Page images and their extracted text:
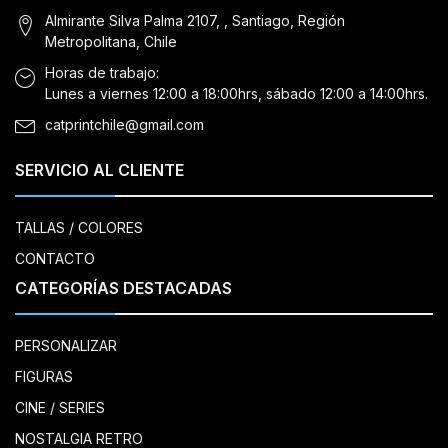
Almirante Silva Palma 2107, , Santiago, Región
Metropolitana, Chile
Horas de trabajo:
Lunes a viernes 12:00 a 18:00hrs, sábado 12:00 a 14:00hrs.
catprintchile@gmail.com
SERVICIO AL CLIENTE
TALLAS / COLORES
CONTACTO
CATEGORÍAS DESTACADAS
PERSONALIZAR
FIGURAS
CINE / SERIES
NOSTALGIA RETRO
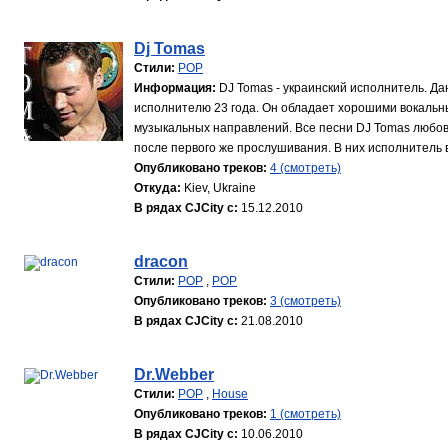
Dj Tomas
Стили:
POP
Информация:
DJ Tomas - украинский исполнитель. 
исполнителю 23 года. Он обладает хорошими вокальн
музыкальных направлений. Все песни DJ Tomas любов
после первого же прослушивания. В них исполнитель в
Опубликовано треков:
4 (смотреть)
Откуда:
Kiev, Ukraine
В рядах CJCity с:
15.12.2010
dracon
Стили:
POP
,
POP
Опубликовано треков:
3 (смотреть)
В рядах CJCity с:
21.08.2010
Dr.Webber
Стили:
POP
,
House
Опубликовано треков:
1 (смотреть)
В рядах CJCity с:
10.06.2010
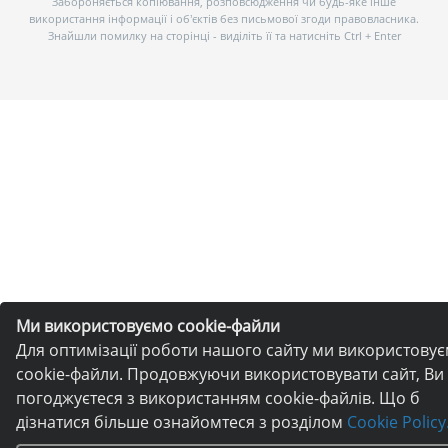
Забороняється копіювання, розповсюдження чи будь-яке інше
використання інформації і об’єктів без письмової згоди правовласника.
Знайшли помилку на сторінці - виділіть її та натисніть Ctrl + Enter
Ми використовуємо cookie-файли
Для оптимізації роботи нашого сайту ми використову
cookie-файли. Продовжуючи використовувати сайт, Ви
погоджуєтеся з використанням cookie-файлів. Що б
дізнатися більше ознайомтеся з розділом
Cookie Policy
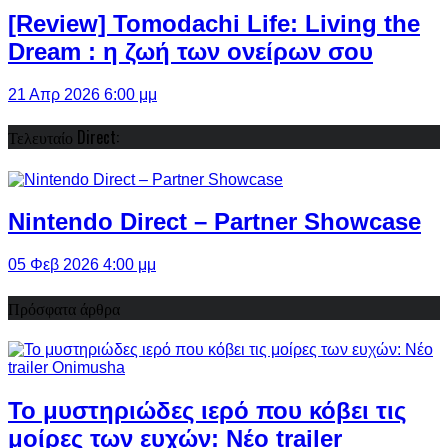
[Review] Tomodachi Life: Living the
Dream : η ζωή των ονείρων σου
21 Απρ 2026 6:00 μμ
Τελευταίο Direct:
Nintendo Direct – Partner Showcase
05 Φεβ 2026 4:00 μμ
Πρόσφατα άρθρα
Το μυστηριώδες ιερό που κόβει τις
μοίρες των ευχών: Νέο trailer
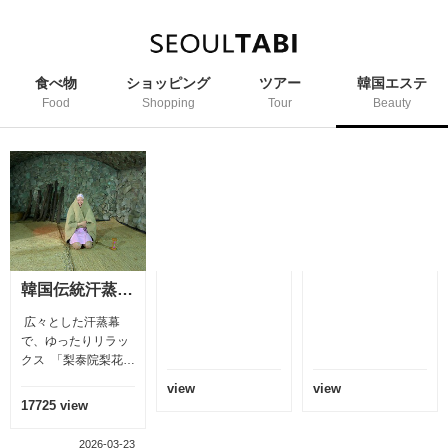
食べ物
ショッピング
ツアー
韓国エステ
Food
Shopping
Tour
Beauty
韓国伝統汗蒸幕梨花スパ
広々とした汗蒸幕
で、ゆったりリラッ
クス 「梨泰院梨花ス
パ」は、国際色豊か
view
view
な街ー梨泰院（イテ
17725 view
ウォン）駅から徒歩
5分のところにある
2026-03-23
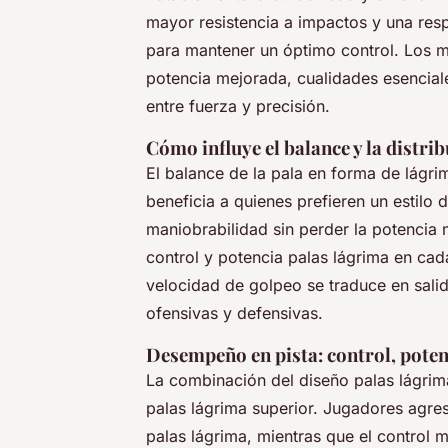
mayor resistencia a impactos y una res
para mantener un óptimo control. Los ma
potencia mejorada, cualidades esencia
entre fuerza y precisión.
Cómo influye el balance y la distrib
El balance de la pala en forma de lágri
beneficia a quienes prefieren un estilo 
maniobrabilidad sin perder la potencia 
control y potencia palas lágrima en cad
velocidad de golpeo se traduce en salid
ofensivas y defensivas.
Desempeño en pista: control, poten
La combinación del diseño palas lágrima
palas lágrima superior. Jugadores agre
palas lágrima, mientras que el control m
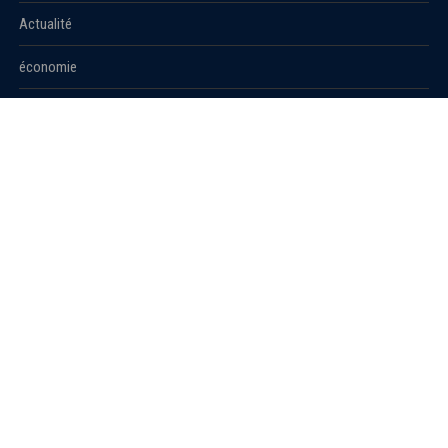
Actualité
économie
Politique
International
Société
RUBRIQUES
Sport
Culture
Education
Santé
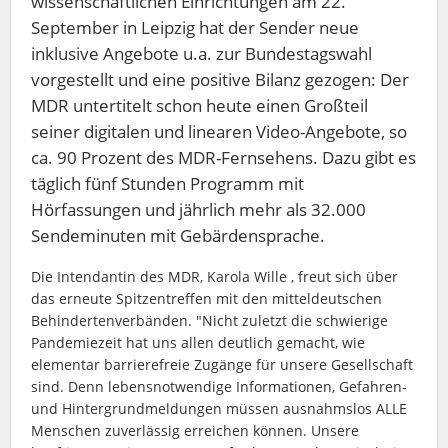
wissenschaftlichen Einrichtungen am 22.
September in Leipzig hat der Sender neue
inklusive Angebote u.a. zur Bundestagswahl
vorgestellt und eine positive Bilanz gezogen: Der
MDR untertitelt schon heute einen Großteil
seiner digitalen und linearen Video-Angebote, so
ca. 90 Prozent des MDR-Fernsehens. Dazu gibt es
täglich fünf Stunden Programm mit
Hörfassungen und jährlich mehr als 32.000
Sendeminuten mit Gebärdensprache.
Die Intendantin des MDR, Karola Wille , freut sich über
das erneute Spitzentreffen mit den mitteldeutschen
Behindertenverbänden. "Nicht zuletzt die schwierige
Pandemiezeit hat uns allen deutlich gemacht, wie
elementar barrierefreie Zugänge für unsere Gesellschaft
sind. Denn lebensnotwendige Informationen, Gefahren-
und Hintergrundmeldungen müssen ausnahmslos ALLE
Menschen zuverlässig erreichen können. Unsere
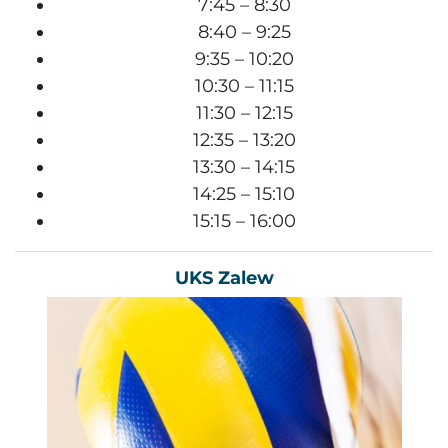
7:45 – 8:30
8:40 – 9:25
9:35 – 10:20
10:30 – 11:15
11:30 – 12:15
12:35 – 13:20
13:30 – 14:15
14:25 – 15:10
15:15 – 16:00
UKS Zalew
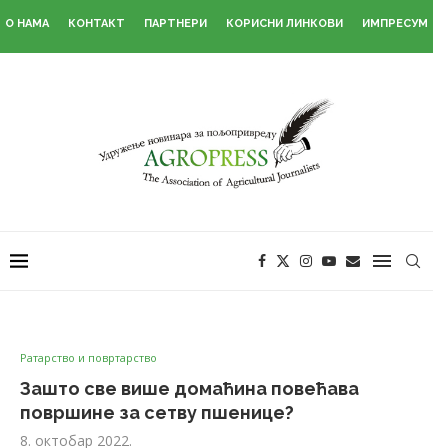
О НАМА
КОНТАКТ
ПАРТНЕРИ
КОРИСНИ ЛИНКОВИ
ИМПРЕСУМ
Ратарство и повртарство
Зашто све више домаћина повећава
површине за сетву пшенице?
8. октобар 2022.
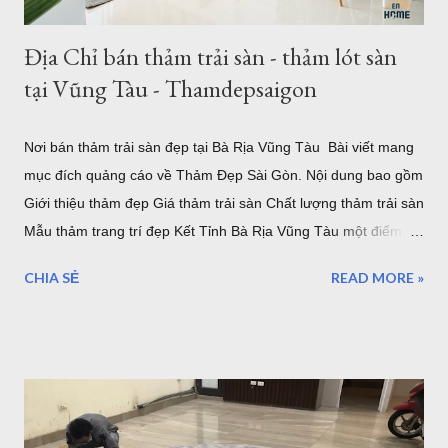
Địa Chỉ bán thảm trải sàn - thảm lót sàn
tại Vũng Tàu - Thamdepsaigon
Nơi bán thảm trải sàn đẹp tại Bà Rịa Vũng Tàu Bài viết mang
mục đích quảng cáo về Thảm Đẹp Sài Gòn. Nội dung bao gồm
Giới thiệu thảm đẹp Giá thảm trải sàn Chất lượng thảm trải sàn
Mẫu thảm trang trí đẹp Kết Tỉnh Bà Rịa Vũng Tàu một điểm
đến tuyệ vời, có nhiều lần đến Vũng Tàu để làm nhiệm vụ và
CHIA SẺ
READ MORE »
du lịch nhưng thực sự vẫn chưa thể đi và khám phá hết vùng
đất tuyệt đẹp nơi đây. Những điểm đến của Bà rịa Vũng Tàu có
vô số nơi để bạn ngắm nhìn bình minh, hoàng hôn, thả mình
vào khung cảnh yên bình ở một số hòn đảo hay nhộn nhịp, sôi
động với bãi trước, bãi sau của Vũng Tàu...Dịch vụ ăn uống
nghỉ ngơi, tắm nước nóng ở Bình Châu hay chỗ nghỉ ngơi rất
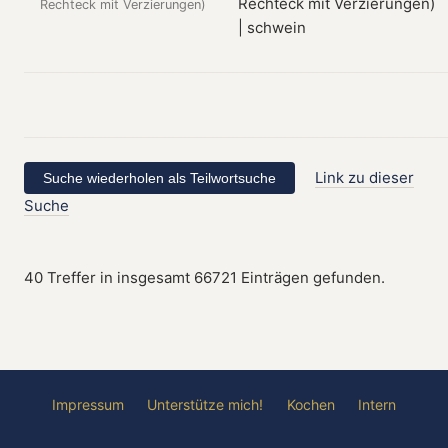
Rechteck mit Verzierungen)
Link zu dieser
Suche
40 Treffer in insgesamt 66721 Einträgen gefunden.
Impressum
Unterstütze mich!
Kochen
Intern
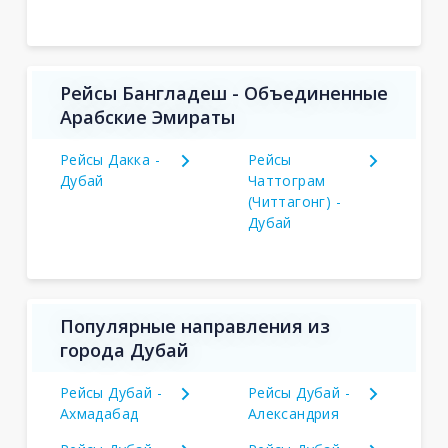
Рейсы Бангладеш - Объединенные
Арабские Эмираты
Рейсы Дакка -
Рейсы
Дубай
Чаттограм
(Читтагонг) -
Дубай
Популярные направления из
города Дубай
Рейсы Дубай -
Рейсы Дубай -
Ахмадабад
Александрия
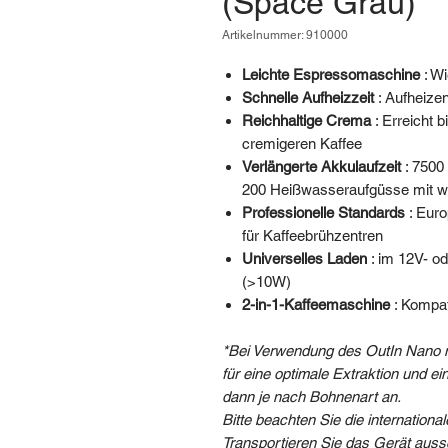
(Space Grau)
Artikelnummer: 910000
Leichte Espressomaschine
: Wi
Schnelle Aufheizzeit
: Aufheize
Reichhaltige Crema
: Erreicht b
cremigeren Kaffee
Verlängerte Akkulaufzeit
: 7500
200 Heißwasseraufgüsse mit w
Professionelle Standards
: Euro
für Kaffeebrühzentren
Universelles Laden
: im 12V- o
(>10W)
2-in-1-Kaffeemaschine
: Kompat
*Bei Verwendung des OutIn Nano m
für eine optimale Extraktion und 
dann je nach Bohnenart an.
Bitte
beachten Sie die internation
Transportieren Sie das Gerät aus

Task objective
Count the lines of the data above that contain the string "Angebote". Reply with the number alone.

Answer box
2